Hiriote Sasiprapa, Chinchilli Vernon M
Department of Statistics, Faculty of Science, Silpakorn University, Nakorn Pathom, 73000, Thailand.
Biometrics. 2011 Sep;67(3):1007-16. doi: 10.1111/j.1541-0420.2010.01549.x. Epub 2011 Feb 9.

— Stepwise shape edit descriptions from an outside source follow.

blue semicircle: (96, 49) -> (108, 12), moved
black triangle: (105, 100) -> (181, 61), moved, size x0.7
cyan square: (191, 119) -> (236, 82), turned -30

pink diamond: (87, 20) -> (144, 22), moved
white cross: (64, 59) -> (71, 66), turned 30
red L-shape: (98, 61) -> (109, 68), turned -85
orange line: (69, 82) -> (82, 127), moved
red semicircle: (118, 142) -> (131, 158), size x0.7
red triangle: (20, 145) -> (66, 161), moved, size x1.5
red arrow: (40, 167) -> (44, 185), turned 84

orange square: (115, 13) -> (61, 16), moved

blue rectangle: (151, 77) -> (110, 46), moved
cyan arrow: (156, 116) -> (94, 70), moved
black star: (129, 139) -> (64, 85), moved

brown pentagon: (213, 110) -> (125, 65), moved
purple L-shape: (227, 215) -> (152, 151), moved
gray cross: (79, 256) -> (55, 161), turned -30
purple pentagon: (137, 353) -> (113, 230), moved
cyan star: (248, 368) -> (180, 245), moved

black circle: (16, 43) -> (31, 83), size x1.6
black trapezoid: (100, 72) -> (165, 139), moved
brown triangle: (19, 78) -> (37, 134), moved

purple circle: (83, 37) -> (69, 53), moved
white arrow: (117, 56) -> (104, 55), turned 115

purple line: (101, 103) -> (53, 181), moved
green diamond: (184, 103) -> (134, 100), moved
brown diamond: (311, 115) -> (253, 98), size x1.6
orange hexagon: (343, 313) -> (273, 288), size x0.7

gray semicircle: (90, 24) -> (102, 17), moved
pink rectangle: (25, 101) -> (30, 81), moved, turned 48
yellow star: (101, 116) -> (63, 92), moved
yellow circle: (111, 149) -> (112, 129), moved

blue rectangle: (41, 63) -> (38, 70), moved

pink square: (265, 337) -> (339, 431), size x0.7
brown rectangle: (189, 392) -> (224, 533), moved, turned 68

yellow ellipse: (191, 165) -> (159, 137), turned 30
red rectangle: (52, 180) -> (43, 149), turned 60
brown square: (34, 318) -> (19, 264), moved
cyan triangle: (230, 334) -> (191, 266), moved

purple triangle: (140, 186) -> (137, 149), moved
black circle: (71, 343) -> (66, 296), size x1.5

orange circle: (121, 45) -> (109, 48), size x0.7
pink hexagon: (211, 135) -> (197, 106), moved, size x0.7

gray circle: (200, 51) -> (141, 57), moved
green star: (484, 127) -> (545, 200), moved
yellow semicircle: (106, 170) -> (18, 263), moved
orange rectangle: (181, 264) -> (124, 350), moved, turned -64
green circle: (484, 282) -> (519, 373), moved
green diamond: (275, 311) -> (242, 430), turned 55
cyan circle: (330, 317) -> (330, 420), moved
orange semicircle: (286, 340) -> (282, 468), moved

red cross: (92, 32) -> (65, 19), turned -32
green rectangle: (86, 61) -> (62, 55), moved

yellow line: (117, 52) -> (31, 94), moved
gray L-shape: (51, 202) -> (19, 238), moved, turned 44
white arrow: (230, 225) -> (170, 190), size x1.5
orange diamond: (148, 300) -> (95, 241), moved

In many clinical studies, Lin's concordance correlation coefficient (CCC) is a common tool to assess the agreement of a continuous response measured by two raters or methods. However, the need for measures of agreement may arise for more complex situations, such as when the responses are measured on more than one occasion by each rater or method. In this work, we propose a new CCC in the presence of repeated measurements, called the matrix-based concordance correlation coefficient (MCCC) based on a matrix norm that possesses the properties needed to characterize the level of agreement between two p× 1 vectors of random variables. It can be shown that the MCCC reduces to Lin's CCC when p= 1. For inference, we propose an estimator for the MCCC based on U-statistics. Furthermore, we derive the asymptotic distribution of the estimator of the MCCC, which is proven to be normal. The simulation studies confirm that overall in terms of accuracy, precision, and coverage probability, the estimator of the MCCC works very well in general cases especially when n is greater than 40. Finally, we use real data from an Asthma Clinical Research Network (ACRN) study and the Penn State Young Women's Health Study for demonstration.
在许多临床研究中,林氏一致性相关系数(CCC)是评估由两名评估者或两种方法测量的连续反应一致性的常用工具。然而,对于更复杂的情况,例如当每个评估者或方法在多个场合测量反应时,可能需要一致性度量。在这项工作中,我们提出了一种在存在重复测量情况下的新CCC,称为基于矩阵范数的一致性相关系数(MCCC),该矩阵范数具有表征两个p×1随机变量向量之间一致性水平所需的属性。可以证明,当p = 1时,MCCC简化为林氏CCC。对于推断,我们提出了一种基于U统计量的MCCC估计量。此外,我们推导了MCCC估计量的渐近分布,证明其为正态分布。模拟研究证实,总体而言,在准确性、精度和覆盖概率方面,MCCC估计量在一般情况下表现良好,尤其是当n大于40时。最后,我们使用来自哮喘临床研究网络(ACRN)研究和宾夕法尼亚州立大学年轻女性健康研究的真实数据进行演示。